● **PROBLEM TO WORK ON**:
Wherever a line holds the word "nose", copy that line from the data.

● **Items from a data source**:

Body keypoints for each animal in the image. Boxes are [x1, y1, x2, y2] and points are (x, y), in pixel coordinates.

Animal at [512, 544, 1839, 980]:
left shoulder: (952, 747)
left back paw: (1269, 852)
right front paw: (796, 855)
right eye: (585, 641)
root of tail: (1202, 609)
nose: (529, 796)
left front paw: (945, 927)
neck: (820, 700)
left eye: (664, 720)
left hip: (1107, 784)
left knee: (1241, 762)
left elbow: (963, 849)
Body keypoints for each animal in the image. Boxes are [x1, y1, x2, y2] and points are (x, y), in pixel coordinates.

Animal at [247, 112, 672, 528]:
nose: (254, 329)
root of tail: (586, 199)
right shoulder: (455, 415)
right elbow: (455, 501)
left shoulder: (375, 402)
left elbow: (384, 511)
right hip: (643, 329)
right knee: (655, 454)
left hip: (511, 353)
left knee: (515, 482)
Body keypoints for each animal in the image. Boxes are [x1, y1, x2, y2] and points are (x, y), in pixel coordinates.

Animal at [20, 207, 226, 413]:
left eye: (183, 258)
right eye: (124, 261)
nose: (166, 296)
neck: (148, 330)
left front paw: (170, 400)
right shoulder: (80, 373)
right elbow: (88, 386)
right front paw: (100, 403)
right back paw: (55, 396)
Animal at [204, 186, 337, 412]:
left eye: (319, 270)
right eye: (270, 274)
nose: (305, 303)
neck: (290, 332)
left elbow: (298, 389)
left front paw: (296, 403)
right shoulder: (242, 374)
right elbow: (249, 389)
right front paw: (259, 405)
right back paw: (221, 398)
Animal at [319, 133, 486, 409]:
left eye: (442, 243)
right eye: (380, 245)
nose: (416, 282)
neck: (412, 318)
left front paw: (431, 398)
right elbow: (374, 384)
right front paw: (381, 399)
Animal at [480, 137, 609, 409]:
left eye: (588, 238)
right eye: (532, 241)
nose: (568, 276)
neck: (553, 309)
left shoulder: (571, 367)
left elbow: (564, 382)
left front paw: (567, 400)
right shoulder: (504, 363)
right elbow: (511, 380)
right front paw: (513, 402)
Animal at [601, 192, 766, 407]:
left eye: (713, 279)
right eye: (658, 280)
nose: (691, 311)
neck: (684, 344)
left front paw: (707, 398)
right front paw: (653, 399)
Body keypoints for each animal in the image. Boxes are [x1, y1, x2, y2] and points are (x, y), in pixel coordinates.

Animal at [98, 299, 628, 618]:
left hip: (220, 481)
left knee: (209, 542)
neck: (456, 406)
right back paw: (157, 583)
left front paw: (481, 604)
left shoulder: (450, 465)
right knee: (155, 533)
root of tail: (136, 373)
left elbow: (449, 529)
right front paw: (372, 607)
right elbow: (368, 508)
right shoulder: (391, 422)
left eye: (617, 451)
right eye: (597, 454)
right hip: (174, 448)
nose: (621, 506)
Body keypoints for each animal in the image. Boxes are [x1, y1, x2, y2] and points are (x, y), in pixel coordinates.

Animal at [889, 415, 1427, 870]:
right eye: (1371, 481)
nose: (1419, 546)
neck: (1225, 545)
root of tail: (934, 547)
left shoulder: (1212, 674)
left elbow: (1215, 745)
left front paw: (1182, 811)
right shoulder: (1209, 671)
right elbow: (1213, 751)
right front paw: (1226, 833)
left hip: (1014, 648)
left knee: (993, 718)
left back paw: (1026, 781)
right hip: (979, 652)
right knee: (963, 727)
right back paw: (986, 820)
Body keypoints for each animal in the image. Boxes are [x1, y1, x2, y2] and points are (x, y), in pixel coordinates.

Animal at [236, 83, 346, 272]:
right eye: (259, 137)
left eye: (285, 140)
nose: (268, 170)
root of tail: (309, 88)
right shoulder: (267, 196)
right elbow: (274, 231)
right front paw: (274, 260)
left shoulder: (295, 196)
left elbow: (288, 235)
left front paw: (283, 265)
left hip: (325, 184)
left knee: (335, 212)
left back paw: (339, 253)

● **FINISHED TASK**:
nose: (529, 796)
nose: (254, 329)
nose: (166, 296)
nose: (305, 303)
nose: (416, 282)
nose: (568, 276)
nose: (691, 311)
nose: (621, 506)
nose: (1419, 546)
nose: (268, 170)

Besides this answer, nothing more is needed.